As is well known, amphiphilic block copolymers can be self-assembled into polymeric microspheres of different sizes and morphology via the emulsion solvent evaporation method. On the other hand, rare earth metal elements have intense, long-lived and narrow absorption bands of fluorescence emission due to their unique electronic configurations and strong spin-orbit coupling (Jia et al., 2022a). Among them, lanthanide elements of terbium (Tb) and europium (Eu) can emit green and red luminescence after being sensitized with appropriate organic/polymeric ligand. Thus, when the polymeric ligands with intrinsic blue-emitting is employed to sensitize the intrinsic fluorescence of Tb and Eu, the obtained polymeric microparticles should exhibit diverse fluorescent emission colors. For this reason, the amidoximed polyarylene ether nitrile sulfone (AO-PENS) contains carboxylic acid groups and amidoxime groups was synthesize and coordinated with Tb and Eu ions during the emulsion evaporation induced self-assembly process. Specifically, when rare earth ions of Tb³⁺ and Eu³⁺ are introduced into the AO-PENS block copolymer in confined emulsion droplet (Scheme 1), the expected in situ cross-linking reaction between carboxylic acid groups and rare earth ions during microsphere formation can not only further improve the structural stability of fluorescent polymer microspheres, but also endow final polymeric microspheres with long-lived fluorescent emission (with a fluorescent yield and lifetime of 13.1%, 1,263 μs for Tb-AO-PENS and 14.1%, 878 μs for Eu-AO-PENS, respectively).

SCHEME 1

SCHEME 1. The synthetic route of AO-PENS block copolymer and the schematic diagram for preparation of Ln-AO-PENS fluorescent microspheres.

First, the structures of PENS and AO-PENS were characterized by FTIR, ¹H NMR, DSC and TGA, as shown in Figure 1. From the FTIR spectra of PENS and AO-PENS in Figure 1A, it is clear that the absorption peak of the C=N bond appears at 1,662 cm⁻¹, the peak of the N-O bond appears at 960 cm⁻¹, and the stretching vibration absorption peak of the amino group (-NH₂) appears at 3,436 cm⁻¹ (Pan et al., 2022).
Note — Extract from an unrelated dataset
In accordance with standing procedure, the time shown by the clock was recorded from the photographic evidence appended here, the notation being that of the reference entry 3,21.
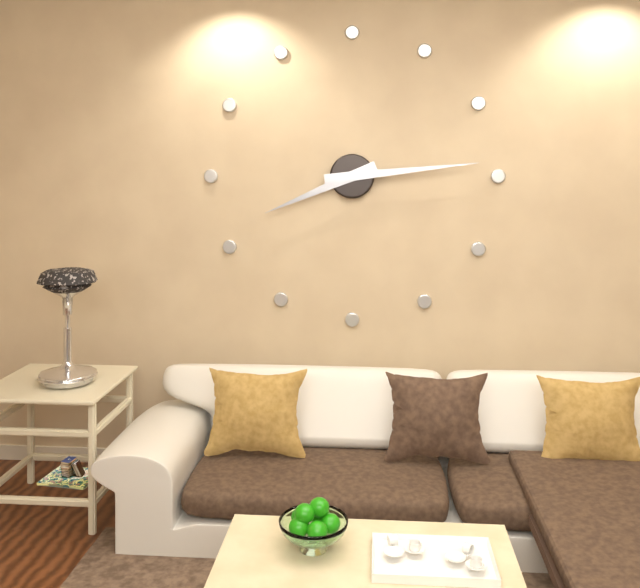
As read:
8,14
The absorption at 2,970 cm⁻¹ is the stretching vibration characteristic peak of methyl (C-H) in the PENS and AO-PENS structures, and the stretching vibration characteristic peak at 2,230 cm⁻¹ is ascribed to the nitrile group (-CN). The skeletal vibrational characteristic absorption peaks attributed to benzene ring were observed around 1,584 cm⁻¹, 1,490 cm⁻¹ and 1,460 cm⁻¹, and the absorption peaks corresponding to sulfone group (-S=O) are detected at 1,320 cm⁻¹ and 1,150 cm⁻¹. The peak at 1720 cm⁻¹ is attributed to the stretching vibration of carbonyl group (-C=O) in carboxyl group, and the peaks at 1,240 cm⁻¹ and 1,018 cm⁻¹ are attributed to the asymmetric and symmetric stretching vibration absorption of Ar-O-Ar. The ¹H NMR hydrogen spectrum of AO-PENS (Figure 1B) shows a chemical shift near 2.88 ppm, which belongs to the ammonia base on the characteristic peak of hydrogen atoms (Liu et al., 2020). It is clear from Figure 1C that the glass transition temperature of AO-PENS is 213.75°C, which is 14°C higher compared to that of PENS, indicating that the heat resistance of both PENS and AO-PENS is excellent, and the molecular chains of AO-PENS are more tightly entangled and may have undergone some crosslinking. It can be observed from the TGA curves (Figure 1D) that both PENS and AO-PENS copolymers have excellent thermal stability with their 5% thermal decomposition temperatures exceeding 430°C. The decrease of thermal decomposition temperature of AO-PENS may be due to the partial conversion of pendent -C≡N to -C=N, which declines the inter-molecular entanglement. In short, AO-PENS copolymer has been successfully synthesized.

FIGURE 1

FIGURE 1. The chemical structures and thermal properties of PENS and AO-PENS. FTIR spectra (A), DSC curves (C), TGA curves (D) of PENS and AO-PENS, ¹H NMR spectrum (B) of AO-PENS.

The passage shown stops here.